Image and design file data:
══════

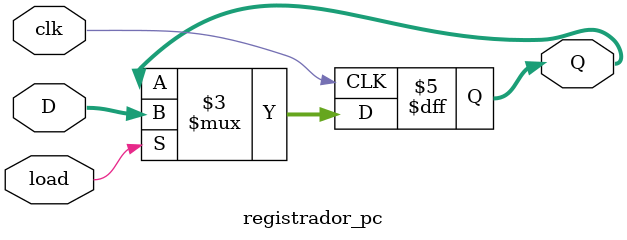
<source format=v>
/* Grupo 15
Aluno: Pedro Freitas Fassini, NUSP: 12566571
Aluno: Antônio Freitas Fassini, NUSP:12551032 
Aluno: Gustavo Scardino, NUSP: 11797229
Arquivo: Código do Registrador Parametrizável*/



module registrador_pc #(parameter N=64) 
(
    input [N-1:0] D,
    input load,
    input clk,
    output  reg signed [N-1:0] Q
);
    


always @(posedge clk ) begin
    
    if (load) Q <= D;
end

initial begin
    Q =64'd0;
end

endmodule
</source>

══════

Problem requirements -
Every line above should be returned word for word, with the pictures left behind.

Answer to this problem -
<source format=v>
/* Grupo 15
Aluno: Pedro Freitas Fassini, NUSP: 12566571
Aluno: Antônio Freitas Fassini, NUSP:12551032 
Aluno: Gustavo Scardino, NUSP: 11797229
Arquivo: Código do Registrador Parametrizável*/



module registrador_pc #(parameter N=64) 
(
    input [N-1:0] D,
    input load,
    input clk,
    output  reg signed [N-1:0] Q
);
    


always @(posedge clk ) begin
    
    if (load) Q <= D;
end

initial begin
    Q =64'd0;
end

endmodule
</source>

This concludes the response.